### [Quoted passage]
>> begin

The Washoe Project Act, however, unlike other reclamation project authorizations, did not prohibit the Secretary from constructing the project until repayment contracts for the project had been entered into. Compare San Angelo Project Act § 2(b), 43 U.S.C.A. § 615p(b) (West 1964) (Secretary must enter into contracts for repayment of project costs before constructing project) with Washoe Project Act § 2(b)-(c), 42 U.S.C.A. § 614a(b)-(c) (Secretary must enter into repayment contracts before delivering water). The Washoe Project Act merely prohibits the Secretary from delivering project water for reimburseable uses without first obtaining a repayment contract. See Washoe Project Act § 2(a), 43 U.S.C.A. § 614a(a) (federal reclamation laws govern Secretary's construction, operation, and maintenance of Washoe project); 43 U.S.C. § 485h(c) (1982) (section of federal reclamation law governing sale of reclamation project water for M I use).

Because we affirm the district court's holding that, under ESA, the Secretary is permitted to use at this time all of the project's water to conserve the two species of fish, we need not resolve the extent of the Secretary's obligation to obtain reimbursement for the project in the future. The Secretary's asserted obligation to sell project water for M I purposes should be considered when his superseding obligations to the Tribe, see supra note 1, and under ESA have been fulfilled. Accordingly, we vacate the district court's opinion on this narrow point.

>> end

### [Data block]
>> begin

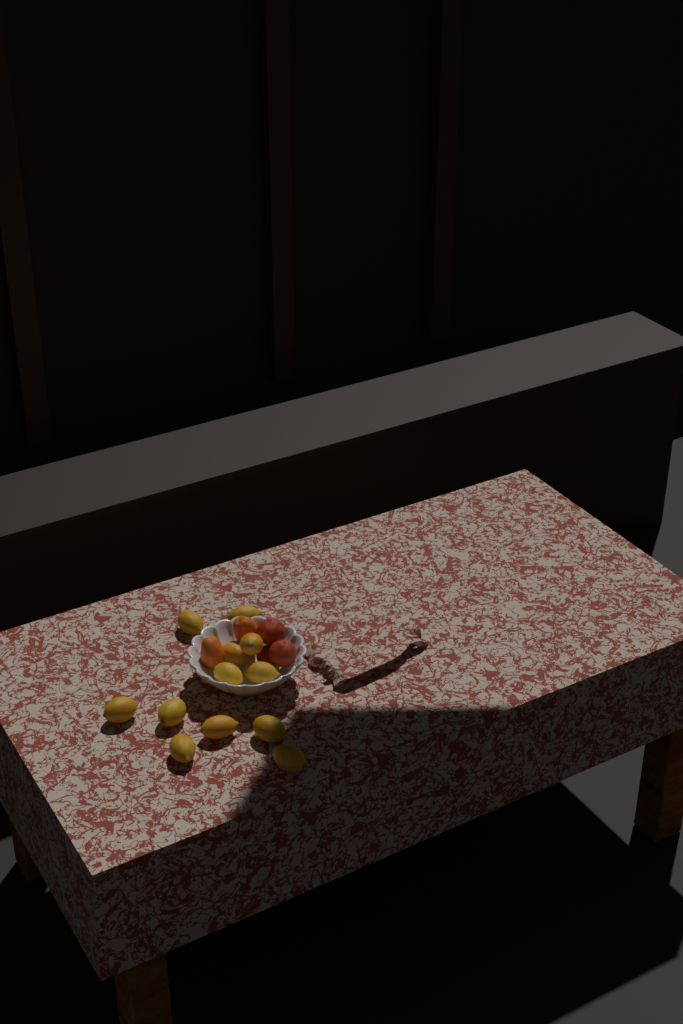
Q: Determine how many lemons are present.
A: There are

>> end

### [Goals]
- 1) Answer these from the Washoe Project passage, one line each.
(a) Under the Washoe Project Act, what must the Secretary enter into before delivering water?
(b) Which act is cited as requiring repayment contracts before the project is constructed?
(c) Under what law does the court affirm that the Secretary may currently use all of the project's water to conserve the two species of fish?
- 2) Write out the stretch of the Washoe Project passage from "Because we affirm" through "this narrow point.".

### [Correct answers]
- 1)
(a) Repayment contracts.
(b) The San Angelo Project Act.
(c) ESA.

- 2)
Because we affirm the district court's holding that, under ESA, the Secretary is permitted to use at this time all of the project's water to conserve the two species of fish, we need not resolve the extent of the Secretary's obligation to obtain reimbursement for the project in the future. The Secretary's asserted obligation to sell project water for M I purposes should be considered when his superseding obligations to the Tribe, see supra note 1, and under ESA have been fulfilled. Accordingly, we vacate the district court's opinion on this narrow point.